Major Fabiana destaca que considera 180 dias o prazo mínimo para a recuperação dos órgãos internos e o recondicionamento físico da candidata. “Também possibilitará uma preparação adequada, reduzindo os impactos da incidência da preparação tanto para mãe, quanto para o recém-nascido, assegurando um prazo razoável para o aleitamento materno exclusivo, recomendado pela Organização Mundial da Saúde”, acrescentou. Além disso, ela destacou que esse prazo se coaduna com a decisão proferida pelo Supremo Tribunal Federal (STF) na Ação Direta de Inconstitucionalidade (ADI) 6327/DF.

Ela destaca que a jurisprudência do STF fixou que “é constitucional a remarcação do teste de aptidão física de candidata que esteja grávida à época de sua realização, independentemente da previsão expressa em edital do concurso público”.

Exames admissionais

Na complementação de voto, Major Fabiana acatou sugestão da deputada Erika Kokay (PT-DF) para que a postergação também possa ser aplicada no caso da necessidade de exames admissionais que façam parte do processo seletivo.
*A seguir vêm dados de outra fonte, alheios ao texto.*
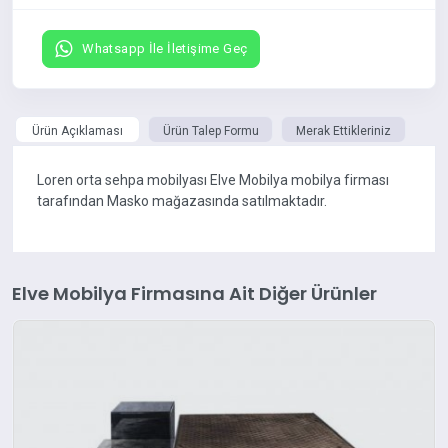
Whatsapp İle İletişime Geç
Ürün Açıklaması
Ürün Talep Formu
Merak Ettikleriniz
Loren orta sehpa mobilyası Elve Mobilya mobilya firması
tarafından Masko mağazasında satılmaktadır.
Elve Mobilya Firmasına Ait Diğer Ürünler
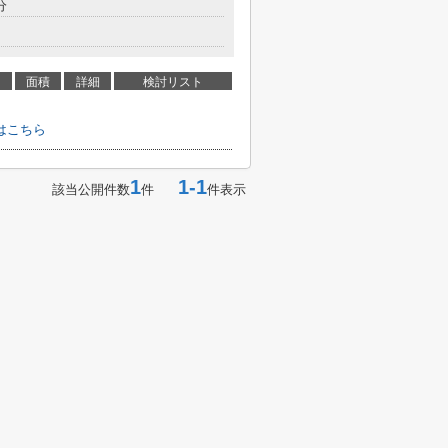
分
面積
詳細
検討リスト
はこちら
1
1-1
該当公開件数
件
件表示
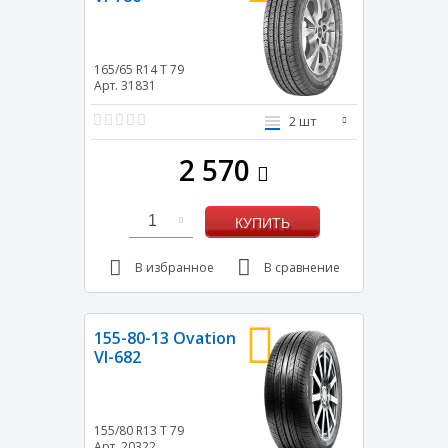
165/65 R14
T
79
Арт. 31831
2 шт
2 570
1
КУПИТЬ
В избранное
В сравнение
155-80-13 Ovation
VI-682
155/80 R13
T
79
Арт. 20322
Pelo texto aprovado, os prazos diferenciados não valerão para exames psicotécnicos, provas orais ou provas discursivas e não se estenderá à mãe ou ao pai adotantes. E não se aplicarão ainda aos concursos públicos em que, por lei específica, já se concedam à candidata prazos maiores para a realização dos testes de aptidão física.

Falsidade de documentos

Conforme a proposta, a comprovação de falsidade em qualquer dos documentos comprobatórios levará, sem prejuízo das sanções cíveis e criminais cabíveis: à exclusão sumária do concurso público; e ao ressarcimento, à entidade realizadora do concurso público, de todas as despesas havidas com a realização dos testes de aptidão física remarcados.

Se a candidata já tiver sido empossada ou estiver em exercício, ocorrerá a anulação liminar do ato, com devolução de todos os valores recebidos.

Tramitação

O projeto será analisado ainda, em caráter conclusivo, pelas comissões de Trabalho, de Administração e Serviço Público; e de Constituição e Justiça e de Cidadania.